The Persistence of Neural Collapse Despite Low-Rank Bias

TL;DR

This paper investigates why neural collapse persists in deep networks despite theoretical predictions of its suboptimality, revealing a low-rank bias and prevalence of DNC in the loss landscape.

Contribution

It extends prior theoretical results to cross-entropy loss, characterizes the low-rank bias, and explains the frequent empirical occurrence of neural collapse.

Findings

High-rank structures are not optimal under cross-entropy loss.

A fixed bound on the number of significant singular values at minima.

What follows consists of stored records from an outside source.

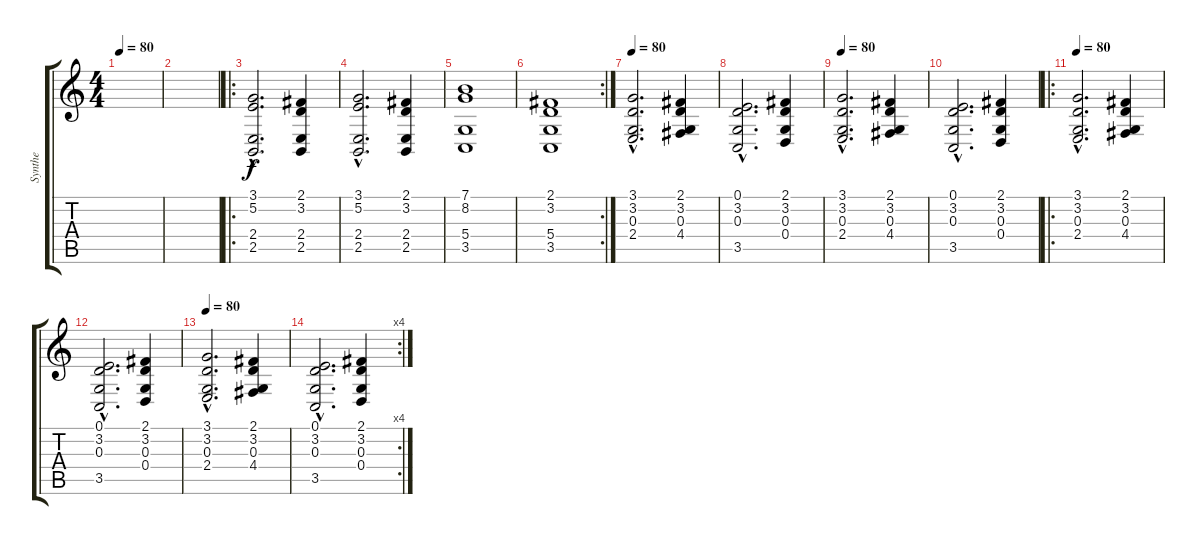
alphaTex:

\track ("Synthe" "Synthe") {instrument stringensemble2}
\staff {score tabs}
\tuning (E4 B3 G3 D3 A2 E2) {hide}
\ts (4 4)
\tempo 80
\clef g2
\ks c
|
|
\ro
(3.1{hac} 5.2{hac} 2.4{hac} 2.5{hac}).2{d} (2.1 3.2 2.4 2.5).4 |
(3.1{hac} 5.2{hac} 2.4{hac} 2.5{hac}).2{d} (2.1 3.2 2.4 2.5).4 |
(7.1 8.2 5.4 3.5).1 |
\rc 2
(2.1 3.2 5.4 3.5).1 |
\tempo 80
(3.1{hac} 3.2{hac} 0.3{hac} 2.4{hac}).2{d} (2.1 3.2 0.3 4.4).4 |
(0.1{hac} 3.2{hac} 0.3{hac} 3.5{hac}).2{d} (2.1 3.2 0.3 0.4).4 |
\tempo 80
(3.1{hac} 3.2{hac} 0.3{hac} 2.4{hac}).2{d} (2.1 3.2 0.3 4.4).4 |
(0.1{hac} 3.2{hac} 0.3{hac} 3.5{hac}).2{d} (2.1 3.2 0.3 0.4).4 |
\ro
\tempo 80
(3.1{hac} 3.2{hac} 0.3{hac} 2.4{hac}).2{d} (2.1 3.2 0.3 4.4).4 |
(0.1{hac} 3.2{hac} 0.3{hac} 3.5{hac}).2{d} (2.1 3.2 0.3 0.4).4 |
\tempo 80
(3.1{hac} 3.2{hac} 0.3{hac} 2.4{hac}).2{d} (2.1 3.2 0.3 4.4).4 |
\rc 4
(0.1{hac} 3.2{hac} 0.3{hac} 3.5{hac}).2{d} (2.1 3.2 0.3 0.4).4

DNC is more prevalent in the loss landscape than other configurations.

Abstract

Neural collapse (NC) and its multi-layer variant, deep neural collapse (DNC), describe a structured geometry that occurs in the features and weights of trained deep networks. Recent theoretical work by Sukenik et al. using a deep unconstrained feature model (UFM) suggests that DNC is suboptimal under mean squared error (MSE) loss. They heuristically argue that this is due to low-rank bias induced by L2 regularization. In this work, we extend this result to deep UFMs trained with cross-entropy loss, showing that high-rank structures, including DNC, are not generally optimal. We characterize the associated low-rank bias, proving a fixed bound on the number of non-negligible singular values at global minima as network depth increases. We further analyze the loss surface, demonstrating that DNC is more prevalent in the landscape than other critical configurations, which we argue explains its frequent empirical appearance. Our results are validated through experiments in deep UFMs and deep neural networks.